Work to complete: In the records below, copy the line that contains "varejo farmacêutico." and each line after it, word for word, through the last.

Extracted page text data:
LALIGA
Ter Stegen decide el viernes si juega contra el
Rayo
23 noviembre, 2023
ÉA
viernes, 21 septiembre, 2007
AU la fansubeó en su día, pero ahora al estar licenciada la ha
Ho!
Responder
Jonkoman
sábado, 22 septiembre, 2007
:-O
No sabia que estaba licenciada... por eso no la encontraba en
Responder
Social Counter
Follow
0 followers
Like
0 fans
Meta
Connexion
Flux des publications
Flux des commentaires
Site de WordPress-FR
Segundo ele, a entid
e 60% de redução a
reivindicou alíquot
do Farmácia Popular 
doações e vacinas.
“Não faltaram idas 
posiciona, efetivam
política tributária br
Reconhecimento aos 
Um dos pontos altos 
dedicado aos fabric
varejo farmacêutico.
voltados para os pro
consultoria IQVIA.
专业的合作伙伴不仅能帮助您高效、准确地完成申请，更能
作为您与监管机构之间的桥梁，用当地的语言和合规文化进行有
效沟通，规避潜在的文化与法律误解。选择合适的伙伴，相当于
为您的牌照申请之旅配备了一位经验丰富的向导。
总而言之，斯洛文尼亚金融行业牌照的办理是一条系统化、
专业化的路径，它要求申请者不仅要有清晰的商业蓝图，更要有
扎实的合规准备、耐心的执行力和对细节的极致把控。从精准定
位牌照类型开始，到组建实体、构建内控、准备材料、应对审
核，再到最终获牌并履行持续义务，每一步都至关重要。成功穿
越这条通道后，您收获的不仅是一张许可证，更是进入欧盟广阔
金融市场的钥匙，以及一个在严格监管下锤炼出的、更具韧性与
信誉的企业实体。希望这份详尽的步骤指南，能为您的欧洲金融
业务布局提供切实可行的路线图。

Result for this exercise:
varejo farmacêutico.
voltados para os pro
consultoria IQVIA.
专业的合作伙伴不仅能帮助您高效、准确地完成申请，更能
作为您与监管机构之间的桥梁，用当地的语言和合规文化进行有
效沟通，规避潜在的文化与法律误解。选择合适的伙伴，相当于
为您的牌照申请之旅配备了一位经验丰富的向导。
总而言之，斯洛文尼亚金融行业牌照的办理是一条系统化、
专业化的路径，它要求申请者不仅要有清晰的商业蓝图，更要有
扎实的合规准备、耐心的执行力和对细节的极致把控。从精准定
位牌照类型开始，到组建实体、构建内控、准备材料、应对审
核，再到最终获牌并履行持续义务，每一步都至关重要。成功穿
越这条通道后，您收获的不仅是一张许可证，更是进入欧盟广阔
金融市场的钥匙，以及一个在严格监管下锤炼出的、更具韧性与
信誉的企业实体。希望这份详尽的步骤指南，能为您的欧洲金融
业务布局提供切实可行的路线图。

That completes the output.